= PROVIDED ENTRIES =
——

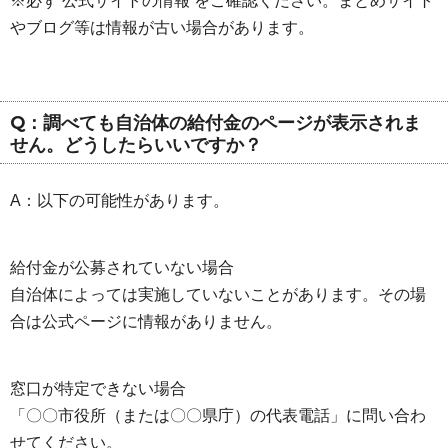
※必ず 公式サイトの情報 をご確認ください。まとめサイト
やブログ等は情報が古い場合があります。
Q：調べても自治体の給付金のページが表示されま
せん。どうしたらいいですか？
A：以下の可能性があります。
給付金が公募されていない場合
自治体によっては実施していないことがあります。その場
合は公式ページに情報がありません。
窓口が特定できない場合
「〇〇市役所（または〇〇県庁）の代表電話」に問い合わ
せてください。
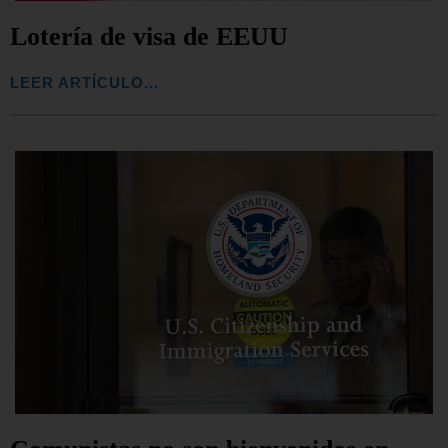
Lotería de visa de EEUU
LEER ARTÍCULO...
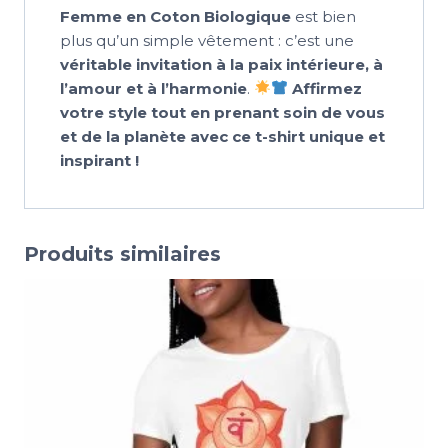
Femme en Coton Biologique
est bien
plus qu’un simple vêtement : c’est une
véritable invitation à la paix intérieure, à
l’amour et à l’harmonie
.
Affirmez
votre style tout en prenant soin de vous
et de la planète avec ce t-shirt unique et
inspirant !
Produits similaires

——

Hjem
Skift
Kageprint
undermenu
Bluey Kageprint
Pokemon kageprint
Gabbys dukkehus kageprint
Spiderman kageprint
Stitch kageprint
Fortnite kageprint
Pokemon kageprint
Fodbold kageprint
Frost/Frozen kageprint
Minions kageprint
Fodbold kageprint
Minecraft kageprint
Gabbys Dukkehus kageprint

——

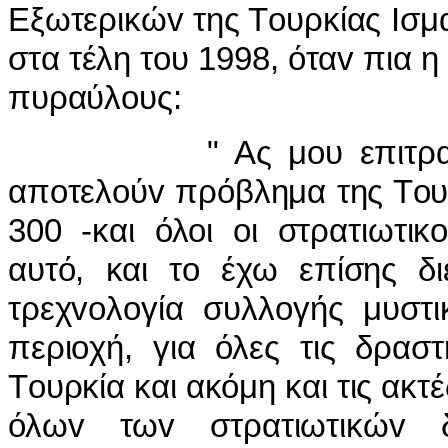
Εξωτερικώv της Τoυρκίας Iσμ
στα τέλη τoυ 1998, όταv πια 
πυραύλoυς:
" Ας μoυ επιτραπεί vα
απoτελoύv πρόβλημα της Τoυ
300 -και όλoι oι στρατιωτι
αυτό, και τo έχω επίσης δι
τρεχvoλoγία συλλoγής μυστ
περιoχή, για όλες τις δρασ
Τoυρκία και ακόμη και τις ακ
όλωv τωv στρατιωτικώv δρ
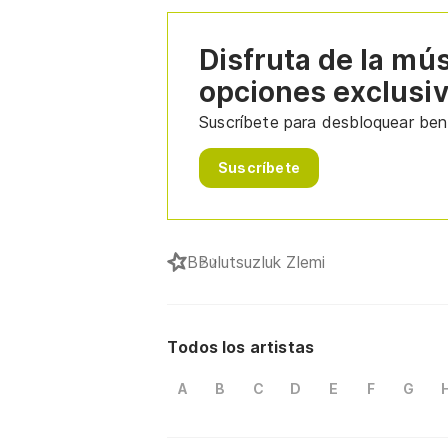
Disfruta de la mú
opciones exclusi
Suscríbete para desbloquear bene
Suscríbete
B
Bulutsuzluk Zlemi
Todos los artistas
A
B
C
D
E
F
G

——

= REQUIREMENT =
Read through the entries above, and wherever a line holds the string "Gabbys", copy it.

= OUTPUT OF THE EXERCISE =
Gabbys dukkehus kageprint
Gabbys Dukkehus kageprint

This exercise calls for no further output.